Questions loom over how to divvy Quayside dividend

Ngaire Tai

Bay of Plenty Regional Council’s Quayside Holdings dividend could provide a massive boost to Eastern Bay ratepayers if it was divvied up per hectare, Ōpōtiki district councillors heard recently.

How dividends from Bay of Plenty Regional Council’s investment assets of over $40 million a year from Quayside Holdings will be divided across the region when there is no more regional council is a hot topic among local councils.

The subject reared its head at an Ōpōtiki District Council meeting recently as the council agreed to engage with central government’s Simplifying Local Government Head Start Pathway to investigate how various aggregations of districts could form unitary authorities.

Councillor Dean Petersen sought clarity from council staff about how regional council functions would be funded in an Eastern Bay unitary authority composed of Ōpōtiki, Whakatāne and Kawerau districts, including how the Quayside dividend would be distributed.

“If we could negotiate a per-hectare [share] it would be a fair bit of money for our ratepayers.”

Chief executive Stace Lewer said Peterson had a good point.

“The regional council have a primary role to play in protecting the environment, which includes biosecurity, biodiversity and my understanding of how Quayside is set up is to help provide income to achieve those outcomes.

“The Eastern Bay has a huge geographic area, with a significant amount of biodiversity potential, not only in the whenua but also in the moana.

“Depending on how that dividend is divvied out, either by population or by land area, is going to have a huge impact on funding flowing into those regions.

“If it was based on land area it would be very favourable for us. And rightfully so, because the intent is to protect biodiversity.

“We have a huge opportunity in the east to protect and develop environmental outcomes as a result of that.”

Both Ōpōtiki District Council and the regional council are consulting with the public on options for Simplifying Local Government.
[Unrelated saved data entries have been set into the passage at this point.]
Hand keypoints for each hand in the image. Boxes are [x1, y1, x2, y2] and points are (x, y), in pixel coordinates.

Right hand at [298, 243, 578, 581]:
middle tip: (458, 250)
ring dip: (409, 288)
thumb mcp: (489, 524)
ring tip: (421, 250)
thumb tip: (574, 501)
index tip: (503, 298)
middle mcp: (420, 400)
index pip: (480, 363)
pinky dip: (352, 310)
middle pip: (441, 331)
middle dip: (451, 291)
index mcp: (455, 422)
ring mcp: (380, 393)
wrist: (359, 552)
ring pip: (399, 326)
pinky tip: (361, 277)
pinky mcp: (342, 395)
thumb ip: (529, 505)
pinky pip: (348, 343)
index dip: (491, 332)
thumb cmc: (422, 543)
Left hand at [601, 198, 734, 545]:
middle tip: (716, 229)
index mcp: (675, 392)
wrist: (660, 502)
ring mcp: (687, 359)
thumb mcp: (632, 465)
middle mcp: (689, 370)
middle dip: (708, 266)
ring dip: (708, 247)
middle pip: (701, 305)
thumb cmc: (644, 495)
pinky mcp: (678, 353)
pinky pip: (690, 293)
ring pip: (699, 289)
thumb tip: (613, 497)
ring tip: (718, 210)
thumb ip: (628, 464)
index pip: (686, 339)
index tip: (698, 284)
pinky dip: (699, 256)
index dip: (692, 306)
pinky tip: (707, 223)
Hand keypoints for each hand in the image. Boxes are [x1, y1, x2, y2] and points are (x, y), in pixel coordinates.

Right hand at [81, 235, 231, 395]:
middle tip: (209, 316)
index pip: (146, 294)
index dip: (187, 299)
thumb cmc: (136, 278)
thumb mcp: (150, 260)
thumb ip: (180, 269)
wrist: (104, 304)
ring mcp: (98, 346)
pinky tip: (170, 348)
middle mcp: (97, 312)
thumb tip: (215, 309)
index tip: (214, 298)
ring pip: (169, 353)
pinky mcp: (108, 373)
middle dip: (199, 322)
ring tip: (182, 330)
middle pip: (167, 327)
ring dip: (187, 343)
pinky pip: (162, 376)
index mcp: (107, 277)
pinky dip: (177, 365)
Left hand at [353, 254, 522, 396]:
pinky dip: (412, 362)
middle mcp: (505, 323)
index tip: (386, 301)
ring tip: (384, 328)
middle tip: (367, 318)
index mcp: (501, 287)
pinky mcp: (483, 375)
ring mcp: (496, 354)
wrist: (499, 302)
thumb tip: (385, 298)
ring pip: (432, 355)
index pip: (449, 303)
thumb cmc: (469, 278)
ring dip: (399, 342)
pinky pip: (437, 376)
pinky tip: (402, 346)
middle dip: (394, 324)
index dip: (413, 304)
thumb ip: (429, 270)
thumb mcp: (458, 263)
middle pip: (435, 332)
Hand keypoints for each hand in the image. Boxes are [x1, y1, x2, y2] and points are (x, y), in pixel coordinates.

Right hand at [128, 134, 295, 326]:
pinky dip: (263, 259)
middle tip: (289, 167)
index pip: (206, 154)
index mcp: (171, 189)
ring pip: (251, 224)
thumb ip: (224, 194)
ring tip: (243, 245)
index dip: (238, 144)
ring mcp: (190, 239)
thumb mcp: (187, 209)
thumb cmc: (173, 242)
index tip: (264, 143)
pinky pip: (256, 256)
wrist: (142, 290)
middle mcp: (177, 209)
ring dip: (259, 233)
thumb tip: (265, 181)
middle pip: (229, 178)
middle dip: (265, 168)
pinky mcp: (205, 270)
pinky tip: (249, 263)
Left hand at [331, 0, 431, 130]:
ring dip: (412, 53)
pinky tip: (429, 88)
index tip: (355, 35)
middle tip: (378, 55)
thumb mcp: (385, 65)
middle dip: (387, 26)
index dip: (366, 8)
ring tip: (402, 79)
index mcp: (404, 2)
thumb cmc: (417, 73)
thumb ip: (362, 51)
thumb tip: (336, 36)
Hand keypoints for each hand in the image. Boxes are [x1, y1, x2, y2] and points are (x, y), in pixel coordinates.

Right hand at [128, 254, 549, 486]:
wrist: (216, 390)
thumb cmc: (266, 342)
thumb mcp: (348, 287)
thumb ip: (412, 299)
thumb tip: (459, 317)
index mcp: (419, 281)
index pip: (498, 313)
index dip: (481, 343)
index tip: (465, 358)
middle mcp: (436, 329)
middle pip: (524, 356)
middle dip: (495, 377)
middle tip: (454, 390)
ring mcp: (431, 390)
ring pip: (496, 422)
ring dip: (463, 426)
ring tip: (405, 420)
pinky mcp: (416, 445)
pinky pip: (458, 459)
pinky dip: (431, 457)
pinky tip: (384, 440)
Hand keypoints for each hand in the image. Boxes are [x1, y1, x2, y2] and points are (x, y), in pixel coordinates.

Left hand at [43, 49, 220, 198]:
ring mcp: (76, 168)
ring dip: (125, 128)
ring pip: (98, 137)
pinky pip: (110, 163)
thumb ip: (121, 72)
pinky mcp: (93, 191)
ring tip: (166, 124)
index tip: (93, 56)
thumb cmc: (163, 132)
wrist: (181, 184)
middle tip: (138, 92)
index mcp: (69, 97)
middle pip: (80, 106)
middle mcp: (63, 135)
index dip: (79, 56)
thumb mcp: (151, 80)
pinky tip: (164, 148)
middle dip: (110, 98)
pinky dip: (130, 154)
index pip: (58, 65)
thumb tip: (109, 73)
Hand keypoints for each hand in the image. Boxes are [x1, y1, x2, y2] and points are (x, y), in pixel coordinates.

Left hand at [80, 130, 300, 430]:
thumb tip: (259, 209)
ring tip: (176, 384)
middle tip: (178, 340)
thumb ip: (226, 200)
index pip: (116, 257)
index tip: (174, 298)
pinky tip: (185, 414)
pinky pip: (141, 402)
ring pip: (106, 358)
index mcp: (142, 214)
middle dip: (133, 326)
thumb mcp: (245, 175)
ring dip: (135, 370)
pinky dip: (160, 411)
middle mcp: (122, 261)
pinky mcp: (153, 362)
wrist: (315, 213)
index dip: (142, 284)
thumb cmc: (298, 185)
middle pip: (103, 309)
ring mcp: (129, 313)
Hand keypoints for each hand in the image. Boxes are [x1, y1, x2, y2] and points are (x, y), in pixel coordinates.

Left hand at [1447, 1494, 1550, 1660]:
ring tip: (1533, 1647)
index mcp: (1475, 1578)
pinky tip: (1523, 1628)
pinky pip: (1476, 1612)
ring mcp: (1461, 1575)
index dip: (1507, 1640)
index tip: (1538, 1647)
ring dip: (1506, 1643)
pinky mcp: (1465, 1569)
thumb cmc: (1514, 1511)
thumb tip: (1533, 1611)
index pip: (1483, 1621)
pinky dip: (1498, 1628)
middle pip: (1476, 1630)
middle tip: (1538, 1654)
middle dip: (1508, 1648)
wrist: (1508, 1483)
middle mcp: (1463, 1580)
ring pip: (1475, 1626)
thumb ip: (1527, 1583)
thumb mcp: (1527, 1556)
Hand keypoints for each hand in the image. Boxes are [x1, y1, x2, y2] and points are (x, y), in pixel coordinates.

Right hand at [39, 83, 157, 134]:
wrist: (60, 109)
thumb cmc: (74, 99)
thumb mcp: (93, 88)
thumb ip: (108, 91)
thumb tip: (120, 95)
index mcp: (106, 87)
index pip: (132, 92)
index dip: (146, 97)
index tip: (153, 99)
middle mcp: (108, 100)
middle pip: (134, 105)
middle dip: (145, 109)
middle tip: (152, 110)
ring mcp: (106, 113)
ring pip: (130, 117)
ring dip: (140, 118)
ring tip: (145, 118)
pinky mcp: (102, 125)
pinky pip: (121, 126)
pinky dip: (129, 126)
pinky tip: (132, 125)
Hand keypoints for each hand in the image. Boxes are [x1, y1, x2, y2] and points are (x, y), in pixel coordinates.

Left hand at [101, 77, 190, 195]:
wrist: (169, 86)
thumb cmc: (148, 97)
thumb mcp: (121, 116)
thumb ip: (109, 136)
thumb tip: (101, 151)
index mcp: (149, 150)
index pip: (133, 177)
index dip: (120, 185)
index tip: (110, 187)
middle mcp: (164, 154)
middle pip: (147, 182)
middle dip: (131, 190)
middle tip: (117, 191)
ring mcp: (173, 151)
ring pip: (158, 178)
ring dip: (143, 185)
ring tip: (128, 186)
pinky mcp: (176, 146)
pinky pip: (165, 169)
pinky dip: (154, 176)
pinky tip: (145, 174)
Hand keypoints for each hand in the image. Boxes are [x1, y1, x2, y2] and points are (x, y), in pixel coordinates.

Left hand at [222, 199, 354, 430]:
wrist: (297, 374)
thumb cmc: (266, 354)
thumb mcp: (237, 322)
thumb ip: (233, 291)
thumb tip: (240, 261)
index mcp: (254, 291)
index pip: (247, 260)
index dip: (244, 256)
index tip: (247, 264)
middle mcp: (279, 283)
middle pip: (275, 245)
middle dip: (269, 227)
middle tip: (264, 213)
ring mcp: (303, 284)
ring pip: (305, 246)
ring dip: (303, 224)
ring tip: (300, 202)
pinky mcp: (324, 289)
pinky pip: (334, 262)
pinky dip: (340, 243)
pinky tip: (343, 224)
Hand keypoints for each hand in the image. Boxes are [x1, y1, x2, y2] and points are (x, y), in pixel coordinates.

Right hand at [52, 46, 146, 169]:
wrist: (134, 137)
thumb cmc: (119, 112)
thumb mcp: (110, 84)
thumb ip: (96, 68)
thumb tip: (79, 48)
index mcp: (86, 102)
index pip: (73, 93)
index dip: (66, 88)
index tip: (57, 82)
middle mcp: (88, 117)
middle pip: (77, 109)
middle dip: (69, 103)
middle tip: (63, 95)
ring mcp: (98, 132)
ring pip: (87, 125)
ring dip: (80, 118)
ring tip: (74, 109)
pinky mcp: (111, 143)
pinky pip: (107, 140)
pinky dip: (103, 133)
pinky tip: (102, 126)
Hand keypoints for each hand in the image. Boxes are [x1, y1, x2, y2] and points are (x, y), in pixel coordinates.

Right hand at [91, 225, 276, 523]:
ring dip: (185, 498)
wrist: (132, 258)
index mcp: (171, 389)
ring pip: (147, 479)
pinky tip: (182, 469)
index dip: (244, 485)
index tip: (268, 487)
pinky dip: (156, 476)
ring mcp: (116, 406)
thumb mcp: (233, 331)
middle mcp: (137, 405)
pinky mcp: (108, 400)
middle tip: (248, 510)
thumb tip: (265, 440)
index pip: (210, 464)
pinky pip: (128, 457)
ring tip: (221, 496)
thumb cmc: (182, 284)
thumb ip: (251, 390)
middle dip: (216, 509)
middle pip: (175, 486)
The regional council has provided tables to show the effects of different methods of dividing dividends across three sub-regions – a Western Bay sub-region that included Tauranga city; Rotorua; and Eastern Bay.

Under the status quo the regional council allocates 30 percent of its investment revenue as a fixed benefit based on rating units and 70 percent based on land value. This sees the bulk of the dividend allocated to Western Bay.

In the past year, about $36.9 million in investment funding was allocated to the Western Bay sub region.

Rotorua received about $7.4 million and the Eastern Bay about $7.1 million.

If the dividend was distributed by land area $32.3 million would go to the Eastern Bay, $10.2 to Rotorua and $8.9 million to the Western Bay subregion.

However, further figures show that due to the Western Bay sub-region’s high population and property values, rates from the area subsidise much of the regional council’s functions across the entire Bay of Plenty.

Under the current allocation of the dividend, the Eastern Bay ratepayers could face a 58 percent rise in costs for regional services due to loss of rates income from Western Bay.

The regional council also raises concerns about how flood protection assets would be managed when the region is divided into separate unitary councils, stating that the cost of failure would be “severe”.

With five of the region’s six river and drainage schemes located in the Eastern Bay, this could be a significant consideration for an Eastern Bay unitary authority.